• **Written task**
Please repeat the items below, changing every "Acheter" to "Commander" and leaving everything else as it is.

• **Records supplied**
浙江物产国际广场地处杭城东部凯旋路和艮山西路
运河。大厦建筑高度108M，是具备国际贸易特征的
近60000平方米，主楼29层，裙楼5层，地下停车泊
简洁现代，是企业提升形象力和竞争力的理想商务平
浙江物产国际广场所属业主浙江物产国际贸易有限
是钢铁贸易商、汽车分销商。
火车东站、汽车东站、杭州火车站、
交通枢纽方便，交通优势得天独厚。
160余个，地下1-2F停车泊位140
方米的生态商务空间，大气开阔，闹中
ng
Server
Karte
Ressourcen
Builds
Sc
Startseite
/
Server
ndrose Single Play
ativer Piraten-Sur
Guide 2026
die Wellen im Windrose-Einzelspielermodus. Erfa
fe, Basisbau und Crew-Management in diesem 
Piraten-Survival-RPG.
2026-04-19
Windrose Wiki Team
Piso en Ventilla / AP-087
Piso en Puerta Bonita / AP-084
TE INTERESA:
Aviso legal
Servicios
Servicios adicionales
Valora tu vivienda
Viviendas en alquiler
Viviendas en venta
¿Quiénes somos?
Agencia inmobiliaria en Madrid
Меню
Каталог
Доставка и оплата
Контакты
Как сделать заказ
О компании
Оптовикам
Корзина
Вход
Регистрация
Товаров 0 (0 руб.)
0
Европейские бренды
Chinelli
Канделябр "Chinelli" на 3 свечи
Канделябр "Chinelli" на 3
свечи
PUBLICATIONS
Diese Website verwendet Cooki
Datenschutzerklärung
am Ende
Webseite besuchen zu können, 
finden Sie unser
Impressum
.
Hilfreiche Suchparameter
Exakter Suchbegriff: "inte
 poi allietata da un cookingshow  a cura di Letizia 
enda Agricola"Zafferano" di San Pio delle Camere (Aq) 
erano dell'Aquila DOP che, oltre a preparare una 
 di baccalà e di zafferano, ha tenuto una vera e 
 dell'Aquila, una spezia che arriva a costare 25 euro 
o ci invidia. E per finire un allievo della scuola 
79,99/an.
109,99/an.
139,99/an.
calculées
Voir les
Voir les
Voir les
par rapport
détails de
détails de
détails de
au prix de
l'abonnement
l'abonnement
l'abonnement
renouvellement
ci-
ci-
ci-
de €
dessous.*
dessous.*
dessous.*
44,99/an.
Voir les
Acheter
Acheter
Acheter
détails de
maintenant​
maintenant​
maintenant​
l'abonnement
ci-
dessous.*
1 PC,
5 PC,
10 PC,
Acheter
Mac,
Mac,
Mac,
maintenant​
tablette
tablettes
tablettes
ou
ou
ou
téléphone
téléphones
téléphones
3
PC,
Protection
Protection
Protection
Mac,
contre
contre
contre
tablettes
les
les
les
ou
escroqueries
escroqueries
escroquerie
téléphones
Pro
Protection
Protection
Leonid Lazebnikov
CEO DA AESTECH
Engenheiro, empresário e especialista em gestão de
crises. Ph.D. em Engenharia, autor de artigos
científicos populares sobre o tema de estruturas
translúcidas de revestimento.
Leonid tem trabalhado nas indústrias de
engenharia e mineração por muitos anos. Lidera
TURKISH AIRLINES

• **Exercise answer**
浙江物产国际广场地处杭城东部凯旋路和艮山西路
运河。大厦建筑高度108M，是具备国际贸易特征的
近60000平方米，主楼29层，裙楼5层，地下停车泊
简洁现代，是企业提升形象力和竞争力的理想商务平
浙江物产国际广场所属业主浙江物产国际贸易有限
是钢铁贸易商、汽车分销商。
火车东站、汽车东站、杭州火车站、
交通枢纽方便，交通优势得天独厚。
160余个，地下1-2F停车泊位140
方米的生态商务空间，大气开阔，闹中
ng
Server
Karte
Ressourcen
Builds
Sc
Startseite
/
Server
ndrose Single Play
ativer Piraten-Sur
Guide 2026
die Wellen im Windrose-Einzelspielermodus. Erfa
fe, Basisbau und Crew-Management in diesem 
Piraten-Survival-RPG.
2026-04-19
Windrose Wiki Team
Piso en Ventilla / AP-087
Piso en Puerta Bonita / AP-084
TE INTERESA:
Aviso legal
Servicios
Servicios adicionales
Valora tu vivienda
Viviendas en alquiler
Viviendas en venta
¿Quiénes somos?
Agencia inmobiliaria en Madrid
Меню
Каталог
Доставка и оплата
Контакты
Как сделать заказ
О компании
Оптовикам
Корзина
Вход
Регистрация
Товаров 0 (0 руб.)
0
Европейские бренды
Chinelli
Канделябр "Chinelli" на 3 свечи
Канделябр "Chinelli" на 3
свечи
PUBLICATIONS
Diese Website verwendet Cooki
Datenschutzerklärung
am Ende
Webseite besuchen zu können, 
finden Sie unser
Impressum
.
Hilfreiche Suchparameter
Exakter Suchbegriff: "inte
 poi allietata da un cookingshow  a cura di Letizia 
enda Agricola"Zafferano" di San Pio delle Camere (Aq) 
erano dell'Aquila DOP che, oltre a preparare una 
 di baccalà e di zafferano, ha tenuto una vera e 
 dell'Aquila, una spezia che arriva a costare 25 euro 
o ci invidia. E per finire un allievo della scuola 
79,99/an.
109,99/an.
139,99/an.
calculées
Voir les
Voir les
Voir les
par rapport
détails de
détails de
détails de
au prix de
l'abonnement
l'abonnement
l'abonnement
renouvellement
ci-
ci-
ci-
de €
dessous.*
dessous.*
dessous.*
44,99/an.
Voir les
Commander
Commander
Commander
détails de
maintenant​
maintenant​
maintenant​
l'abonnement
ci-
dessous.*
1 PC,
5 PC,
10 PC,
Commander
Mac,
Mac,
Mac,
maintenant​
tablette
tablettes
tablettes
ou
ou
ou
téléphone
téléphones
téléphones
3
PC,
Protection
Protection
Protection
Mac,
contre
contre
contre
tablettes
les
les
les
ou
escroqueries
escroqueries
escroquerie
téléphones
Pro
Protection
Protection
Leonid Lazebnikov
CEO DA AESTECH
Engenheiro, empresário e especialista em gestão de
crises. Ph.D. em Engenharia, autor de artigos
científicos populares sobre o tema de estruturas
translúcidas de revestimento.
Leonid tem trabalhado nas indústrias de
engenharia e mineração por muitos anos. Lidera
TURKISH AIRLINES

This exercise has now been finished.